-- Listed entries --
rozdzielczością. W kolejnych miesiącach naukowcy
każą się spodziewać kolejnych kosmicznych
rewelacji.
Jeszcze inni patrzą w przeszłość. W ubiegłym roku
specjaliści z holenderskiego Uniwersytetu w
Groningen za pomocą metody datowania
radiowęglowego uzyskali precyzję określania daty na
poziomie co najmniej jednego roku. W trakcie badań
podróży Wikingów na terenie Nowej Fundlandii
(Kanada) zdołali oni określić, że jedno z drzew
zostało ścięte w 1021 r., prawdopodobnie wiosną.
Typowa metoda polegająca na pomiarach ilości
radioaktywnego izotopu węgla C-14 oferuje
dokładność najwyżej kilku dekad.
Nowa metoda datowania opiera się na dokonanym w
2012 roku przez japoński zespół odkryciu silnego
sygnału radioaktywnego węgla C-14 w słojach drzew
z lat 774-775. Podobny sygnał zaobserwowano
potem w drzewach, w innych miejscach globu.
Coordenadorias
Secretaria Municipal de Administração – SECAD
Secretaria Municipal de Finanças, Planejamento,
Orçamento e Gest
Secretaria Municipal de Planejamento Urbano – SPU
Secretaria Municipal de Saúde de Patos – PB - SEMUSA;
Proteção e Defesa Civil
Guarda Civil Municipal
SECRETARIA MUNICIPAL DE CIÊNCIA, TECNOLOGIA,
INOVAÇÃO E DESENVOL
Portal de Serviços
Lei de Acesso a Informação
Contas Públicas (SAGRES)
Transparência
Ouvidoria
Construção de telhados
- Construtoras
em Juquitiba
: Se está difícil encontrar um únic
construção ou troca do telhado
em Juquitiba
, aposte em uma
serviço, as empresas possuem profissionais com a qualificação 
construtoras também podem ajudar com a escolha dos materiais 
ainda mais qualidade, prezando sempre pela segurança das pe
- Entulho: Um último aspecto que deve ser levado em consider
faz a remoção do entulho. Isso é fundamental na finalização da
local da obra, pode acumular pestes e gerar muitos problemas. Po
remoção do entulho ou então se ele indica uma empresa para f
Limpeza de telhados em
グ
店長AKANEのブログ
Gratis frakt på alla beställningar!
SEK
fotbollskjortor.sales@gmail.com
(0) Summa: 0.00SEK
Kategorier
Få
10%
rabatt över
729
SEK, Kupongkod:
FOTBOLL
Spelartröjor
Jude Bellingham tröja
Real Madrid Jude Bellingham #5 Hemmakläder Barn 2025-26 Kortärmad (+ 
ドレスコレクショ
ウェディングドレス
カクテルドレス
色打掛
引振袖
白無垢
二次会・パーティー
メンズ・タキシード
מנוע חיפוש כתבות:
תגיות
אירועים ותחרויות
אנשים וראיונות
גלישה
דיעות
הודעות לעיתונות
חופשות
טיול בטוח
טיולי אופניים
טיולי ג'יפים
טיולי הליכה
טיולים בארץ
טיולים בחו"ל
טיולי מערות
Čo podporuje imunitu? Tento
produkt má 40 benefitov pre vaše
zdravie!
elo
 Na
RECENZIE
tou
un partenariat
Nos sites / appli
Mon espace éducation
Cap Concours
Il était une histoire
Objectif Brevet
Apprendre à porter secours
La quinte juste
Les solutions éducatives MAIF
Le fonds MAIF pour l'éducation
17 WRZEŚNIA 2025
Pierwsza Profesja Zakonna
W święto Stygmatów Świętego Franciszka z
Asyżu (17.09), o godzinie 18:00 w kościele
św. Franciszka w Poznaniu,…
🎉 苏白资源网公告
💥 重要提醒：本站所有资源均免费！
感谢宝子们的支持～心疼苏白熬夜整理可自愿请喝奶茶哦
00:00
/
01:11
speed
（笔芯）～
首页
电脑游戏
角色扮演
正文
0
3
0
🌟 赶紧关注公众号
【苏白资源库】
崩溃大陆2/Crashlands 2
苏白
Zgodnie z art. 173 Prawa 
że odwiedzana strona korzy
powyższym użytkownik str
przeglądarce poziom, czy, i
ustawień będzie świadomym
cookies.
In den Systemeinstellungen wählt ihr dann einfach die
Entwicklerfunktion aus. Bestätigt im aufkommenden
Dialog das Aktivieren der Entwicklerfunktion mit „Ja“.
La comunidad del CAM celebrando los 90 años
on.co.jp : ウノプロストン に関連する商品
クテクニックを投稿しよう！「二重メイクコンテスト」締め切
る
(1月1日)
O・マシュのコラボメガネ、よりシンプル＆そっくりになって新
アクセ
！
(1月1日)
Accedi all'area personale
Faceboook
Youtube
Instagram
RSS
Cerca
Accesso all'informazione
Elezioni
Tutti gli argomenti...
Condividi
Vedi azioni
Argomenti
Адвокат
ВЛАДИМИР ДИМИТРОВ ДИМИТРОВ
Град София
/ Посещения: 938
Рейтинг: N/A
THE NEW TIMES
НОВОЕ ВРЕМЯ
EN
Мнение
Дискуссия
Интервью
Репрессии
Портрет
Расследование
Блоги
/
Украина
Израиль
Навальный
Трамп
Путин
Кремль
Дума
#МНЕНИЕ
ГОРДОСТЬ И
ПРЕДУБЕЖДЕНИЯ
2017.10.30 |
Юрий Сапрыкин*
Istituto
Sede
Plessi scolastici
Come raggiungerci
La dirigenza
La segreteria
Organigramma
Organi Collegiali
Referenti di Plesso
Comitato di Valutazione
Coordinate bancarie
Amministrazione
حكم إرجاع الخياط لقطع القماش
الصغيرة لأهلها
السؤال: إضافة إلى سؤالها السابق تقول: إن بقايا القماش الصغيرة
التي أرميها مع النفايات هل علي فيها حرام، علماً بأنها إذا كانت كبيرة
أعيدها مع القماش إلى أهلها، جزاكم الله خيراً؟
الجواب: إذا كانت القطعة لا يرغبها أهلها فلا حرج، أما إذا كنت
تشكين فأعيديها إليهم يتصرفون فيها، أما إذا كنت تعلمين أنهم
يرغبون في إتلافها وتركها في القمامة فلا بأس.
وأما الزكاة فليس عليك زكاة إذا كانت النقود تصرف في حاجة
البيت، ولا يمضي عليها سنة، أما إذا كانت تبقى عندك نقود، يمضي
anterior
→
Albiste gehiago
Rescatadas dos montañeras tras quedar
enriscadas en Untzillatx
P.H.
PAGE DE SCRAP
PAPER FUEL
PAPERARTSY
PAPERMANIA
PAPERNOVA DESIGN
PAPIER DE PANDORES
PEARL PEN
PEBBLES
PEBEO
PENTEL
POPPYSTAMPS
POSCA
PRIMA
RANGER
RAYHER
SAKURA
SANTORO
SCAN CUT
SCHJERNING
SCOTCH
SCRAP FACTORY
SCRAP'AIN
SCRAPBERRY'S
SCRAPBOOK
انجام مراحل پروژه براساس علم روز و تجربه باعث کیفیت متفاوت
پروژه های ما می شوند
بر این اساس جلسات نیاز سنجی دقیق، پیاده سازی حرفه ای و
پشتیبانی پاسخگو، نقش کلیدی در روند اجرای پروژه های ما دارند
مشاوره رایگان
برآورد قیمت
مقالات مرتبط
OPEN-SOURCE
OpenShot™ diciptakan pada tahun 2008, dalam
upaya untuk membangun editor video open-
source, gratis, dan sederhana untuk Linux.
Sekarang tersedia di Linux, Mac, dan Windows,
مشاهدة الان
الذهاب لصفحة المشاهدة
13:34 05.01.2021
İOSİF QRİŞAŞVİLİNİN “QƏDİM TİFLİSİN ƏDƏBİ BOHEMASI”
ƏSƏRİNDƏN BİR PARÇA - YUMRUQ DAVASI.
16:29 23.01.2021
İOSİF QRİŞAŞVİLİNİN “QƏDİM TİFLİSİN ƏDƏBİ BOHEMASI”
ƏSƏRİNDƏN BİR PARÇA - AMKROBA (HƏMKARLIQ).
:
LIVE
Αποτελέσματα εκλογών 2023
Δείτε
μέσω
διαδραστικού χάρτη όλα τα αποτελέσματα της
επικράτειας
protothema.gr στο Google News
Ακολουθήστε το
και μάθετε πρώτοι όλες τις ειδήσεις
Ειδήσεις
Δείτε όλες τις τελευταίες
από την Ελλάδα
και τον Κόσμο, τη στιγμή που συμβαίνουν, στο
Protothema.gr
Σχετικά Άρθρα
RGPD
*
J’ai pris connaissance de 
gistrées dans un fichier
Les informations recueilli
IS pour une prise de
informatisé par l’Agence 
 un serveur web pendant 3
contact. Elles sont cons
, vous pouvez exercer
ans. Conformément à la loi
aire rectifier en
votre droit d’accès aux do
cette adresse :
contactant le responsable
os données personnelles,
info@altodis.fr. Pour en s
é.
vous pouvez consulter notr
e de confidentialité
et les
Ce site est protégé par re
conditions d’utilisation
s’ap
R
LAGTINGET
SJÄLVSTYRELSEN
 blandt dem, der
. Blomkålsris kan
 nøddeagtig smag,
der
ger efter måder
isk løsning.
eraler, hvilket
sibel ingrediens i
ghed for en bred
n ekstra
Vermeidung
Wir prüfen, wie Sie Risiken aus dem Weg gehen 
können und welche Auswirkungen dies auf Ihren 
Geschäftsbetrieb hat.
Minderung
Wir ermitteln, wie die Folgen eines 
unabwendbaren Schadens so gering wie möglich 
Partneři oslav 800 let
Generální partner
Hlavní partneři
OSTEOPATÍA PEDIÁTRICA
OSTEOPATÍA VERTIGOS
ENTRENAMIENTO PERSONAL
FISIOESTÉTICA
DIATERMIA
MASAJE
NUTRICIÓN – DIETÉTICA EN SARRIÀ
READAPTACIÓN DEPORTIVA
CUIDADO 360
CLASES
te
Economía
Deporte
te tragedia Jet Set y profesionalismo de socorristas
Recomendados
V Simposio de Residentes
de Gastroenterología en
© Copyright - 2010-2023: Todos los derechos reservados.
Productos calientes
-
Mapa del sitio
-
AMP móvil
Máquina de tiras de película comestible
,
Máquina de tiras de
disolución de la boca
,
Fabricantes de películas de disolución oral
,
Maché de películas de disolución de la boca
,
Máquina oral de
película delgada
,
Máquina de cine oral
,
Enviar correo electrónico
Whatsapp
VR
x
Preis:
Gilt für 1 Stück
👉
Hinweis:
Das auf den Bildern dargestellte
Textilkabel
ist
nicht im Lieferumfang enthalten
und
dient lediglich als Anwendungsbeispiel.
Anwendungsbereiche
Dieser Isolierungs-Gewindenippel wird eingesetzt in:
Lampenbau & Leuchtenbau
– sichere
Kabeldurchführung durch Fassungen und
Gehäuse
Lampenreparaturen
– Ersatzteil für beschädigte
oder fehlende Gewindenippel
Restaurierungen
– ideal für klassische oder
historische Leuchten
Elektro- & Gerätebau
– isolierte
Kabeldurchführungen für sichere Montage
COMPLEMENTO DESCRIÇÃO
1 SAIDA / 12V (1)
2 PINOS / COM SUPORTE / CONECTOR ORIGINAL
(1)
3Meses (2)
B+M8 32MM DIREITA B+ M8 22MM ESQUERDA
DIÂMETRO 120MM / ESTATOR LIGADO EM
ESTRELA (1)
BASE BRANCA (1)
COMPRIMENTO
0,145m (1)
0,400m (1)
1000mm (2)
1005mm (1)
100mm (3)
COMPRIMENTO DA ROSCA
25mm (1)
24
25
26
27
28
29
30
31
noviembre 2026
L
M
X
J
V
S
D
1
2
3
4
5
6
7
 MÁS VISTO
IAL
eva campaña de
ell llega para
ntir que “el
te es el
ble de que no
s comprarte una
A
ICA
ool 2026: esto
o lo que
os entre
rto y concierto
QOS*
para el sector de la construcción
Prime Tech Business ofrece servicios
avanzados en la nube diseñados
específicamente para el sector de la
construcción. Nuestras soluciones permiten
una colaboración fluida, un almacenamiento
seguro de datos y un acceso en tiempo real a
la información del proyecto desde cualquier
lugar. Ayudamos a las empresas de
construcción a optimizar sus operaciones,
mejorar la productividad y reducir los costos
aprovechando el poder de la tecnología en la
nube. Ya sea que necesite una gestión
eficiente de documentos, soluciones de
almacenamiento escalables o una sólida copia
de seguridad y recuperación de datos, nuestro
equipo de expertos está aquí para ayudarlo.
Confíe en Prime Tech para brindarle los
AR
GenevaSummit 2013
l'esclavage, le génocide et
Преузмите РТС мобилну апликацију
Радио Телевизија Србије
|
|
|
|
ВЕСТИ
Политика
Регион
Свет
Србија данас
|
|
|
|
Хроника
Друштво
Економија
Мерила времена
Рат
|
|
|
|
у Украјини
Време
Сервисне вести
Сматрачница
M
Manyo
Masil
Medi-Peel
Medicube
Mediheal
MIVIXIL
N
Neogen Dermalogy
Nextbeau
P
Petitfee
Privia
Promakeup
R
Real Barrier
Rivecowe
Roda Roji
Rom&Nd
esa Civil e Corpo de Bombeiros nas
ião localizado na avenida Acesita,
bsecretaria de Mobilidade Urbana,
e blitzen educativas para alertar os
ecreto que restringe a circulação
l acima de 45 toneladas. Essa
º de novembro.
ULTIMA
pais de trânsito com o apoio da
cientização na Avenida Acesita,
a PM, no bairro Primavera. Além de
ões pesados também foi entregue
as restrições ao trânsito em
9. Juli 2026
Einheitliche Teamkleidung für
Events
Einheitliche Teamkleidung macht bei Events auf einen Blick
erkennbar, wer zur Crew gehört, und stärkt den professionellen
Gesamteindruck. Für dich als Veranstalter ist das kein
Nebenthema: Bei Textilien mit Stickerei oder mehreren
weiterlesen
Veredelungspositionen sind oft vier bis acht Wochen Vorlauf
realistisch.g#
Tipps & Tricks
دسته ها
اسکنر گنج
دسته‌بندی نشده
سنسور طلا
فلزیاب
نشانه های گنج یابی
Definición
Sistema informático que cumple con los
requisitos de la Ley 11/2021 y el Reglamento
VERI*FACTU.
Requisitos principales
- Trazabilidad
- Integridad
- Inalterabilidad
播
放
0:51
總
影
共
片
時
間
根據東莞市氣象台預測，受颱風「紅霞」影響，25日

-- What the task asks --
Please render the lines from the start of the listing through the one containing "Lei de Acesso a Informação" as a numbered list, omitting any blank lines.

-- Final answer --
1. rozdzielczością. W kolejnych miesiącach naukowcy
2. każą się spodziewać kolejnych kosmicznych
3. rewelacji.
4. Jeszcze inni patrzą w przeszłość. W ubiegłym roku
5. specjaliści z holenderskiego Uniwersytetu w
6. Groningen za pomocą metody datowania
7. radiowęglowego uzyskali precyzję określania daty na
8. poziomie co najmniej jednego roku. W trakcie badań
9. podróży Wikingów na terenie Nowej Fundlandii
10. (Kanada) zdołali oni określić, że jedno z drzew
11. zostało ścięte w 1021 r., prawdopodobnie wiosną.
12. Typowa metoda polegająca na pomiarach ilości
13. radioaktywnego izotopu węgla C-14 oferuje
14. dokładność najwyżej kilku dekad.
15. Nowa metoda datowania opiera się na dokonanym w
16. 2012 roku przez japoński zespół odkryciu silnego
17. sygnału radioaktywnego węgla C-14 w słojach drzew
18. z lat 774-775. Podobny sygnał zaobserwowano
19. potem w drzewach, w innych miejscach globu.
20. Coordenadorias
21. Secretaria Municipal de Administração – SECAD
22. Secretaria Municipal de Finanças, Planejamento,
23. Orçamento e Gest
24. Secretaria Municipal de Planejamento Urbano – SPU
25. Secretaria Municipal de Saúde de Patos – PB - SEMUSA;
26. Proteção e Defesa Civil
27. Guarda Civil Municipal
28. SECRETARIA MUNICIPAL DE CIÊNCIA, TECNOLOGIA,
29. INOVAÇÃO E DESENVOL
30. Portal de Serviços
31. Lei de Acesso a Informação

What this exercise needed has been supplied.